Over the past few months, several attorneys have mentioned how they're anxiously awaiting the Supreme Judicial Court's decision in the Eaton case. An article by Ed Bloom, the immediate past president of the Real Estate Bar Association of Massachusetts in the March 2012 edition of REBA News does a good job of explaining why the Eaton decision is so anxiously awaited. In Eaton, a Superior Court judge invalidated a foreclosure on the grounds that the entity that conducted the foreclosure did not also have possession of the promissory note secured by the mortgage. This is not to be confused with the issue in Ibanez where the entity conducting the foreclosure did not own the mortgage that was being foreclosed. In Eaton, the foreclosing entity did own the mortgage, just not the note.

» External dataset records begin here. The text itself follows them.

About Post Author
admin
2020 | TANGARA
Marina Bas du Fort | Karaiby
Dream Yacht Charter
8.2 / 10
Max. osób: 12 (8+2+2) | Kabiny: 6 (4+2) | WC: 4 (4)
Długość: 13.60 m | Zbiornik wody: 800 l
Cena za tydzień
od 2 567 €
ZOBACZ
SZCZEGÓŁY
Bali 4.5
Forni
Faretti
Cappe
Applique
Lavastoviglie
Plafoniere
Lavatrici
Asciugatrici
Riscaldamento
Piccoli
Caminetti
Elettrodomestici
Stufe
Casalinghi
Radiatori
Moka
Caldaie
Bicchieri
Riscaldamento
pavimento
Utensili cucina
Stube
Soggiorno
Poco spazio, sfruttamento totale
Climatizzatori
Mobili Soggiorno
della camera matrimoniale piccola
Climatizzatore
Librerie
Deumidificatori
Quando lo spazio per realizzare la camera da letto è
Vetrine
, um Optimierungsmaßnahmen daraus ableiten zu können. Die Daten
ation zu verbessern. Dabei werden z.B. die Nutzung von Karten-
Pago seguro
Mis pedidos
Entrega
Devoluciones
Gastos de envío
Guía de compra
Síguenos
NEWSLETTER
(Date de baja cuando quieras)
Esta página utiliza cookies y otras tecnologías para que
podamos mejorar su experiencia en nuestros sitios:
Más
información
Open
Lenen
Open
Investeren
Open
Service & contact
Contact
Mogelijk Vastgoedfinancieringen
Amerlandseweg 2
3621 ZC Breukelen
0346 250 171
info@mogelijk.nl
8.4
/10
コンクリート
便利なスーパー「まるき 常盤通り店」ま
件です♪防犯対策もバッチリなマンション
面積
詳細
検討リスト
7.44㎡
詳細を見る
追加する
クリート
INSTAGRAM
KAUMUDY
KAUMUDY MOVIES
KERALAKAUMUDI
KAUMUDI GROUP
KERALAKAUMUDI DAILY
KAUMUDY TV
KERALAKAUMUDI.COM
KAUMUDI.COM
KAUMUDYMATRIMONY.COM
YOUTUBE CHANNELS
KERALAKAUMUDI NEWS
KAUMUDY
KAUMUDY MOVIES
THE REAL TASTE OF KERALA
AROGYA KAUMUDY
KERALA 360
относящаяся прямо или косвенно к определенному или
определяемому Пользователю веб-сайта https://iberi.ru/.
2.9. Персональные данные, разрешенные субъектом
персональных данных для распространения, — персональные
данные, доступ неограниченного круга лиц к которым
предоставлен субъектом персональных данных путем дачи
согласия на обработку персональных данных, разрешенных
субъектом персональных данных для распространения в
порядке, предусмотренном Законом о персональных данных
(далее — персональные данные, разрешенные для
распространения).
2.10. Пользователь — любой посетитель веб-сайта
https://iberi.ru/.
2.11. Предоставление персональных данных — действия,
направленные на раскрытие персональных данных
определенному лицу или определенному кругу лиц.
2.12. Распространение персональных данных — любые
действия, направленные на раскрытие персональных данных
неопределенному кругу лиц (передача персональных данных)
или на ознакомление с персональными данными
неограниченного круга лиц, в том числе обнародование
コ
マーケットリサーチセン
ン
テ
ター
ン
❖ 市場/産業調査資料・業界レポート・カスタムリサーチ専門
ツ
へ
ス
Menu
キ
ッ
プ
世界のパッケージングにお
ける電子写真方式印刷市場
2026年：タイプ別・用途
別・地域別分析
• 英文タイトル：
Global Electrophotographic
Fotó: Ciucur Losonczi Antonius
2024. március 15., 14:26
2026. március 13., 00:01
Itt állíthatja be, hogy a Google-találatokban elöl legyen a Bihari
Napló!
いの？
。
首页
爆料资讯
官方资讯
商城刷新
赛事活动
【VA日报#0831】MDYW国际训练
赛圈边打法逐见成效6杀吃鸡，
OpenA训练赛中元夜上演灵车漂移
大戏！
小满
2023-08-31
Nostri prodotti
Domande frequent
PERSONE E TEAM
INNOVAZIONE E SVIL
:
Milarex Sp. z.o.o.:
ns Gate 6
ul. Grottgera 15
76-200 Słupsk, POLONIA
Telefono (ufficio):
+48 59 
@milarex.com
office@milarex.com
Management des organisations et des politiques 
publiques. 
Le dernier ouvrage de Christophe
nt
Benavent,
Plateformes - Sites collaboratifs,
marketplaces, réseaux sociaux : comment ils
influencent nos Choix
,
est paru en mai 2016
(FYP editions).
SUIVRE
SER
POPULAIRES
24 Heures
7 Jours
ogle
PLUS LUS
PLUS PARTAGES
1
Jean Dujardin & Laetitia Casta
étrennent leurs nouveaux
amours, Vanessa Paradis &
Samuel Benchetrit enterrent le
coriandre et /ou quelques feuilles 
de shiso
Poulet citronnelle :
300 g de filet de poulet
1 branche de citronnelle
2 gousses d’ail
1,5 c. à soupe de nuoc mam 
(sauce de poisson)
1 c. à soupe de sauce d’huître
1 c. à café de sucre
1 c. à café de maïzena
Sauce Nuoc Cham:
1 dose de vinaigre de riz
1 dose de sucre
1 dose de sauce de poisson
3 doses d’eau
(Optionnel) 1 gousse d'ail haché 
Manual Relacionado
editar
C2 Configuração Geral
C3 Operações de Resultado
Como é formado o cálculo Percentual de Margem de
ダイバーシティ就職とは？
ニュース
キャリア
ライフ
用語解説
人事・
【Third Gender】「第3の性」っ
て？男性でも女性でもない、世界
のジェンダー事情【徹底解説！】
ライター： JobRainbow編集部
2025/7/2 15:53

According to Attorney Bloom, if the SJC upholds the Superior Court decision in Eaton and applies it retroactively, "every real estate title in Massachusetts that has a foreclosure in its back title will become unmarketable, because there is no way for anyone examining record title to determine if a foreclosing mortgagee possessed the note at the time of foreclosure."
Because promissory notes have never been recorded, there is no way to tell who owns the note at any given time just by looking at the records at the registry of deeds. Consequently, I believe Attorney Bloom's concerns are well-founded. As soon as the SJC issues its decision in Eaton, we'll write about it here.